Llevaba en su cara un poco de tristeza,

pero con ese cuerpo a nadie le interesa.

Check it out Joe, de lo pies a la cabeza.

Check it out Joe, que así e como comienza.


Su cuerpo se desnuda,

te amarra a su cintura,

y te dice al oído

“al que madruga Dios le ayuda.”


Check it out Joe, que del cielo te saludan.

Check it out Joe, que de milagros no se duda.


Siente su fuego,

siente su calor,

no retroceda

ella e pura vibración

vibración vibración

pura vibración

vibración

vibración

vibración.


Joe,

Esto te lo trae el Chamo pa’ que lo bailes pa’ que lo cantes pa’ que lo goce…

Tú sabes quien e…


¡Mañana!

¡MAÑANA!

que no se pare hasta mañana.


¡Mañana!

¡MAÑANA!

que si no para no se calla.


Check it out Joe, que ella e pura alimaña.

Check it out Joe, que si no hay plata no se amaña.


Check it out Joe, que así e como esto se acaba.

Check it out Joe, que así e como todo acaba.

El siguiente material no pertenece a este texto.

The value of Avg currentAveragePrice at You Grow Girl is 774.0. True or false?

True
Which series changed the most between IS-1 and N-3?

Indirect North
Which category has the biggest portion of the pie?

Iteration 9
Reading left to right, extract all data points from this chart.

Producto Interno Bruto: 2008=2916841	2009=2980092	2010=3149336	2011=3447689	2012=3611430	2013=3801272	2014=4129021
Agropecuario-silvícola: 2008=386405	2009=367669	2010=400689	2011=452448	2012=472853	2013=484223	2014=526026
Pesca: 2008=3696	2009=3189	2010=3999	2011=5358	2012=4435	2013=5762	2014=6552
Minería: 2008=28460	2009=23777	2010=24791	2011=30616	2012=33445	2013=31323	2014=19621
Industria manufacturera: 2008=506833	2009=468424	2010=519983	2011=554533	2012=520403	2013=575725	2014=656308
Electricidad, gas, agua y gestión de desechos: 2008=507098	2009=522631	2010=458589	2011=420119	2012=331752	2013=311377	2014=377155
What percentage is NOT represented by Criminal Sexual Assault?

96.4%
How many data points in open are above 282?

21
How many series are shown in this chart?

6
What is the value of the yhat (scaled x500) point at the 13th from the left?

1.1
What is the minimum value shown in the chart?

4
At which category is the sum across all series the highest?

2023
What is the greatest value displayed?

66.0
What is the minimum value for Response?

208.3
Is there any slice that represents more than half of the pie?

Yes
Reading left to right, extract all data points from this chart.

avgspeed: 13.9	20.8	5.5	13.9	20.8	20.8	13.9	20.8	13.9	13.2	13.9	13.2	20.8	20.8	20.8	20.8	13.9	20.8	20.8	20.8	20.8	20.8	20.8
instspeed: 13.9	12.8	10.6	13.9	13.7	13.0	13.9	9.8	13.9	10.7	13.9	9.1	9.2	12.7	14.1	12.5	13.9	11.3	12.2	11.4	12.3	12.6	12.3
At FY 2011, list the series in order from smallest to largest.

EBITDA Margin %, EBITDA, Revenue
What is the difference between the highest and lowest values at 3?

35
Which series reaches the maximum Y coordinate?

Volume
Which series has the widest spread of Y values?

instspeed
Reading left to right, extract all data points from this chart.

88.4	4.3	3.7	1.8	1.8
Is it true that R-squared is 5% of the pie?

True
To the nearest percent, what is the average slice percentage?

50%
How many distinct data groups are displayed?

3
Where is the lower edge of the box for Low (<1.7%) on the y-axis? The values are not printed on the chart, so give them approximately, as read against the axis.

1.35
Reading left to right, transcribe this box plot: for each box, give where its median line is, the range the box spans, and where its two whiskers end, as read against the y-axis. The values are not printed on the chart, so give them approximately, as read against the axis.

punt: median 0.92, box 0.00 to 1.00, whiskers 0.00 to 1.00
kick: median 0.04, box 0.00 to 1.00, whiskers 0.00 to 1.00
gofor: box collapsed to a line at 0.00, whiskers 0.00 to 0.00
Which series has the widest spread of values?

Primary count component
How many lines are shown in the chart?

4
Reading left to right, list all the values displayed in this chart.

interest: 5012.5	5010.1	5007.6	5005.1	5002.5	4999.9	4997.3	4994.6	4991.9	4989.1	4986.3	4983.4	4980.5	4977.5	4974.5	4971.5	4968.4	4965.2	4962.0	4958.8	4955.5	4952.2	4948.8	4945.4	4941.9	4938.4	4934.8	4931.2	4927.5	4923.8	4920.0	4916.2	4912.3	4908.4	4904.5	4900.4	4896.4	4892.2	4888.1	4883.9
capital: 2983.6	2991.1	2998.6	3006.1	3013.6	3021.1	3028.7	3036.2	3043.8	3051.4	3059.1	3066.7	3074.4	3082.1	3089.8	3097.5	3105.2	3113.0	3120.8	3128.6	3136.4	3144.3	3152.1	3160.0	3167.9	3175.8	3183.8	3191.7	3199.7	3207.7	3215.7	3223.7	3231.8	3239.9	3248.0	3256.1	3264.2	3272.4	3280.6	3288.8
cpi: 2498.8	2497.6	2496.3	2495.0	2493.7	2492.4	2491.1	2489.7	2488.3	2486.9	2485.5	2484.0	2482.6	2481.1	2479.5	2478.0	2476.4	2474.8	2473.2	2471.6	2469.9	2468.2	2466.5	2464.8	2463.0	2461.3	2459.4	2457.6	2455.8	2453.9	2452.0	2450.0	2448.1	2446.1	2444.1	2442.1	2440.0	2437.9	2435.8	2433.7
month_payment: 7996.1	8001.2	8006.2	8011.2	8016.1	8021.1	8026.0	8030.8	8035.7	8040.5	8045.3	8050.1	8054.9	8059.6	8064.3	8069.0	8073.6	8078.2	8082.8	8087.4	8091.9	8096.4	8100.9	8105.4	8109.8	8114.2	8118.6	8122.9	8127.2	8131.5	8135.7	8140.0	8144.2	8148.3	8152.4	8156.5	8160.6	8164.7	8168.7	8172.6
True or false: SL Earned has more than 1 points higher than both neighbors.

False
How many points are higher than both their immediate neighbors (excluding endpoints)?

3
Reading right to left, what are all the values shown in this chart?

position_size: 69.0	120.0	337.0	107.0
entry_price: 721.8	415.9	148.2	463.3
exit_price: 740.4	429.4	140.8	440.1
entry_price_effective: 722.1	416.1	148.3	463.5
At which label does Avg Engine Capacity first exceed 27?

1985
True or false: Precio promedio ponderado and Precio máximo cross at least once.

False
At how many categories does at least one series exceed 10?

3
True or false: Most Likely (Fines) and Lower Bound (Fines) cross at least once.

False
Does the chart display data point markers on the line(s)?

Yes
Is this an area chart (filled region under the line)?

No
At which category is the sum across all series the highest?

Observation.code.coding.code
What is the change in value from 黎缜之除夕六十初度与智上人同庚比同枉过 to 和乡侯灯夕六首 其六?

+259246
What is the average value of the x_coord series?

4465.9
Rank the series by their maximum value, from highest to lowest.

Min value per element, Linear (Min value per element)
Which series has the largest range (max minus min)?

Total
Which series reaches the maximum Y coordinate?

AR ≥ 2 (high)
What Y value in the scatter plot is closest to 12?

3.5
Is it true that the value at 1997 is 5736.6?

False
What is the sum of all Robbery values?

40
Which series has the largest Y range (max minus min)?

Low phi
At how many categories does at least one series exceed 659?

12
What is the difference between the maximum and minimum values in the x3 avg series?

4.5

De una patada deja sus equipos esparcidos por el corredor. Sólo lleva consigo su botella a través del corrillo de vecinos que lo veían cantarle a la puerta del Joe, sin siquiera intuir lo que estaba pasando. Se toma otro sorbo, se acomoda en su ninja, más liviana que nunca, y la enciende.

- ¡Y ahí tiene su puta nevera pa’ que se la meta por donde le quepa!- sale rugiendo fuera de la pensión, sin cerrar la puerta.